Is it possible that even though they have different authors, they were published at a similar time when those tags were more common? (I must have read A Connecticut Yankee in King Arthur’s Court a dozen times, but for the life of me I cannot recall if it is littered with tags. I do recall that Conan Doyle had Dr. Watson exclaiming, saying, and ejaculating at every utterance.)

Oh its noticeable.

Maybe that has something to do with it.

Elmore Leonard wrote a bunch of westerns that are enjoyable to read.

You can ejaculate that again.

If you are reading westerns from authors who wrote them in the late 1800s or early 1900s (Zane Grey, for example, wrote most of his famous stuff from about 1910 to the late 1930s), then the writing style of the times was much different. Similarly, watching a movie from the 1930s can be a painful experience for someone raised on the movies of the 1990s.
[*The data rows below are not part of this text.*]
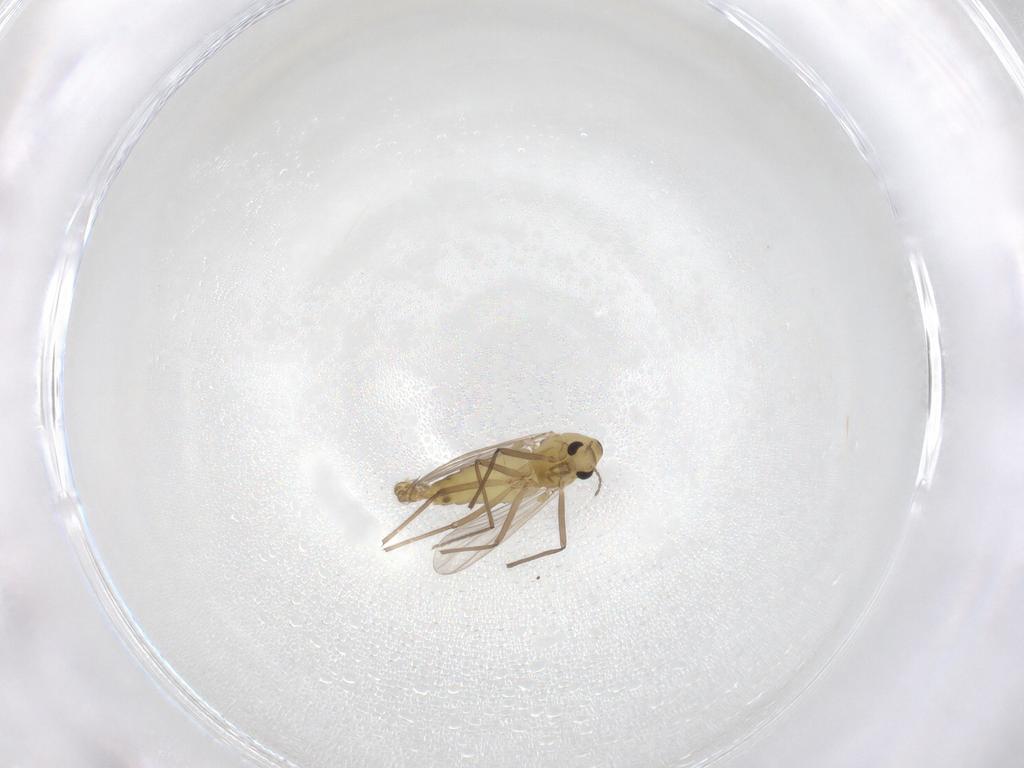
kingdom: Animalia
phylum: Arthropoda
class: Insecta
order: Diptera
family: Chironomidae
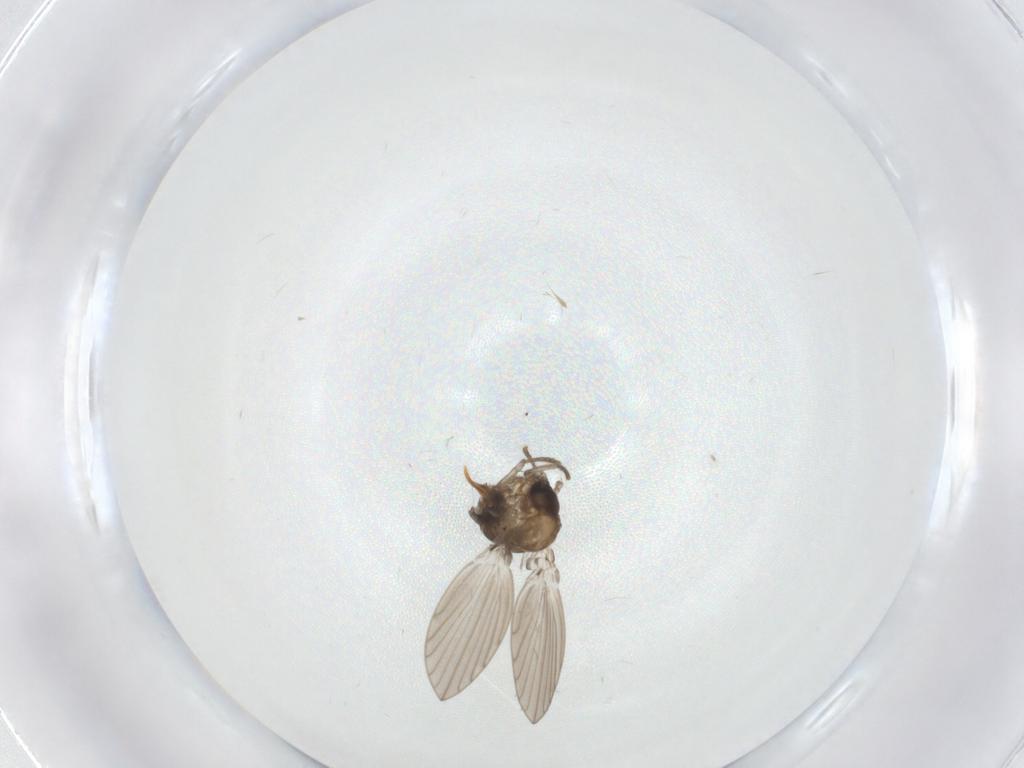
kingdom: Animalia
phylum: Arthropoda
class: Insecta
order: Diptera
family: Psychodidae
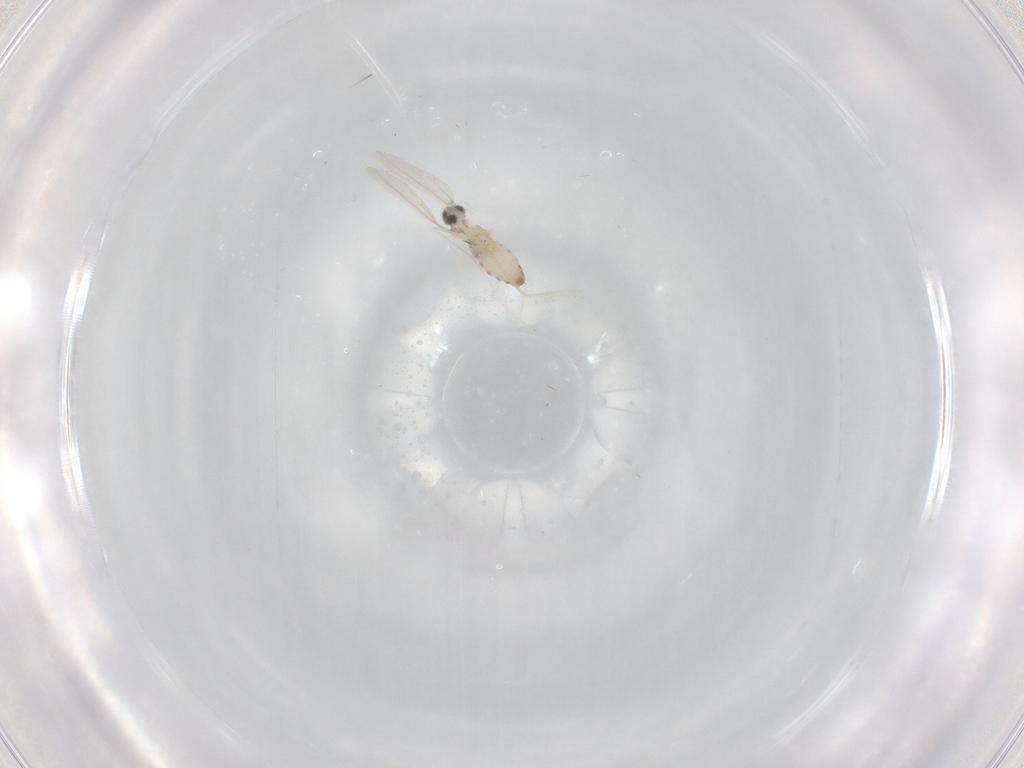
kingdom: Animalia
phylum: Arthropoda
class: Insecta
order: Diptera
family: Cecidomyiidae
Everyone likes to seize on the ejaculate–Ewww, that’s not exactly what I meant to say!

Everyone likes to mention Doyle’s use of “ejaculate” to mean “say something forcefully,” but it wasn’t really a commonplace usage. I just glanced over the first few chapters of Hound of the Baskervilles, noting the speech tags. They are almost entirely “he said,” “Holmes said,” or “I said.” Every once in awhile you get an “asked” rather than “said,” but nothing more fancy than that. Doyle, like most other good writers, mostly just used “said” for his speech tags. Indeed, the only thing that made it stand out as somewhat “old-fashioned” is that Doyle would often use “said he” rather than the more expected “he said.”

What I think made these normally invisible phrases stand out for the OP is the way that “every line of dialogue…gets obsessively tagged.” I can certainly see where that might get old, and call attention to itself.

Going back to Hound of the Baskervilles, Doyle tags his dialogue only occasionally. There are long passages of conversation between Holmes and Watson in which neither speaker is explicitly identified. Doyle relies on context and what’s being said to make it obvious which character is saying what. This sort of thing is much more common, even in older works, and makes the conversation flow much more easily.

If the OP is not using hyperbole, and every speaker is tagged after every line of dialogue, I can see how that would get annoying in a hurry. I haven’t read much in the way of westerns, but I wouldn’t call that a particular style so much as I would clumsy writing.